Una pata de conejo se asoma dentro de una bolsa pequeña y la manosea recordando que desde niño la guarda porque “es de buena suerte”, porque en aquel viaje que hizo con su madre, uno de sus tíos la preparó para él. Le dijo que la llevara de amuleto y que nunca le faltaría fortuna en el camino. El vaticinio no se cumplió, tomando en cuenta la serie de sucesos que poco después, marcarían para siempre su destino.

Había un reloj de bolsillo muy antiguo, de esos con leontina. No tenía mucho valor material y su mecanismo estaba averiado, pero presumía de tenerlo y cada vez que destapaba el cuadrito de tela donde estaba envuelto, frotaba y pulía la superficie con esmero. Una vez que obtenía brillo, volvía a guardarlo.

Incontables tarjetas de presentación de proveedores y negocios que visitó, o que fueron útiles en su momento, se ubicaban en el compartimiento lateral, el que tenía cremallera, así se aseguraba de no perderlas. Los números de teléfono probablemente ya no eran los mismos, pero le daba seguridad saber que habían personas adecuadas para cada circunstancia, aunque jamás buscó allí para ubicar referencias. Así ocurría con facturas envejecidas y recibos de pagos de servicio de otras casas que habitó.

En una oportunidad le pregunté por qué almacenaba tantos objetos inútiles y contestó que no molestaba a nadie con hacerlo, así que callé y respeté sus manías, tanto como él respetaba las mías. Creo que era su forma de albergar la certeza.   

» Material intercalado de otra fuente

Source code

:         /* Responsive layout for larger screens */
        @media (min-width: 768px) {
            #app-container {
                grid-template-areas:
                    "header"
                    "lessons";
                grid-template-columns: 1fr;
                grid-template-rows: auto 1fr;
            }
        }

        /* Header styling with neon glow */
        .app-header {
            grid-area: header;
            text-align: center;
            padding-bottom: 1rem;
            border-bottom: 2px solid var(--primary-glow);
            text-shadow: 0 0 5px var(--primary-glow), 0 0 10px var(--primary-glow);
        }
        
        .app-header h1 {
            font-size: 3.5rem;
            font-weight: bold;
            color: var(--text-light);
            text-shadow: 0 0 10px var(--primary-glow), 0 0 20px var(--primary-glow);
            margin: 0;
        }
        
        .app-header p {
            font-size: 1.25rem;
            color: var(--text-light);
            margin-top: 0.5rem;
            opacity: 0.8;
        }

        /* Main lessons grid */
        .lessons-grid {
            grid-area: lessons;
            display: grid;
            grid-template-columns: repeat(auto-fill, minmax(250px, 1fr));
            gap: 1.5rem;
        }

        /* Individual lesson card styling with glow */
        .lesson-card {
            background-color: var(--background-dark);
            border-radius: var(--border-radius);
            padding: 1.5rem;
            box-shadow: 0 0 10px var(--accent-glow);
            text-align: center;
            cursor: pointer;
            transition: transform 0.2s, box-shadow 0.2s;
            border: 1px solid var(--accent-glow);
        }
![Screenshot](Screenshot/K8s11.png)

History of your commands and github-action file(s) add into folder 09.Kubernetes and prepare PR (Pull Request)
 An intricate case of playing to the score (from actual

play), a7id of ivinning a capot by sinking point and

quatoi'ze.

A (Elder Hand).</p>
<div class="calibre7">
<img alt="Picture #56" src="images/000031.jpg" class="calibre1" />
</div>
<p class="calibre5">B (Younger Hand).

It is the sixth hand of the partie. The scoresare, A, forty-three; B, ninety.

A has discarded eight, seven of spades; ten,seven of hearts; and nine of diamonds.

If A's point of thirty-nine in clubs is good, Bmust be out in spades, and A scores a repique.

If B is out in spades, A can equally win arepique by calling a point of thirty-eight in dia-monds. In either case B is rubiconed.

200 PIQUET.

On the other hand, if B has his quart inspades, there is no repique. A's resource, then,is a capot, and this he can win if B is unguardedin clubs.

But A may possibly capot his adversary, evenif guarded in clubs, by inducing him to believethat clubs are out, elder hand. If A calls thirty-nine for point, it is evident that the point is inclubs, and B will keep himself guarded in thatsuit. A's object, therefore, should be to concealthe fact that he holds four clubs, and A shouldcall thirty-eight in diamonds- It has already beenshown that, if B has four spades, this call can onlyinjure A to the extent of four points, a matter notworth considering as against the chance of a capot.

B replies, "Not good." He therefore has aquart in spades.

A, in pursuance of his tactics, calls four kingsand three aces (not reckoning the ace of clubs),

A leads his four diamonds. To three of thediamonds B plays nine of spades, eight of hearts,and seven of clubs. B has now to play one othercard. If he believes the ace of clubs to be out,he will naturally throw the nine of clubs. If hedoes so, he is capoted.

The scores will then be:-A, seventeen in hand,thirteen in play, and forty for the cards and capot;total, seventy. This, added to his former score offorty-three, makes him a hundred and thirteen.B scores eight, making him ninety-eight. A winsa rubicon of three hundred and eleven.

Es posible que algunos de sus temores fuera envejecer y caer en las trampas del olvido por causa de alguna enfermedad senil que hiciera estragos en su mente y no poder explicar sus pasos o acciones con evidencias suficientes,  
Cada año revisaba su tesoro de cachivaches, hurgaba sus virtudes, sus aciertos y fracasos, a pesar del desgarro y la traición. Toda la vida arrastrando el maletín en cada renovación o traslado, rigurosamente revisado para constatar que cada cosa ocupaba el mismo lugar, por si tenía que demostrar que actuó, que hizo, que defendió el amor a todo riesgo, que tuvo miedo, que no justificaba tenerlo, pero lo tuvo. Y ¿quién no ha perdido algo por causa del miedo?
El maletín sigue en el mismo sitio, pero él ya no está y ahora poco importa cotejar la memoria con la realidad, porque la verdad puede manipularse y con el tiempo, llega a ser un manojo de mentiras legítimas y hasta decretos que se transmiten por generaciones, hábilmente conducidos.
De poco o de nada sirvió cuidar recibos de pago, tarjetas con datos obsoletos, el reloj con leontina, las facturas, las fotos sepia y algunas a color desteñidas, los certificados de nacimiento de hijos robados, estropeados y vencidos, la pata de conejo para una suerte que no le devolvió nunca los afectos perdidos, la salud, la vida.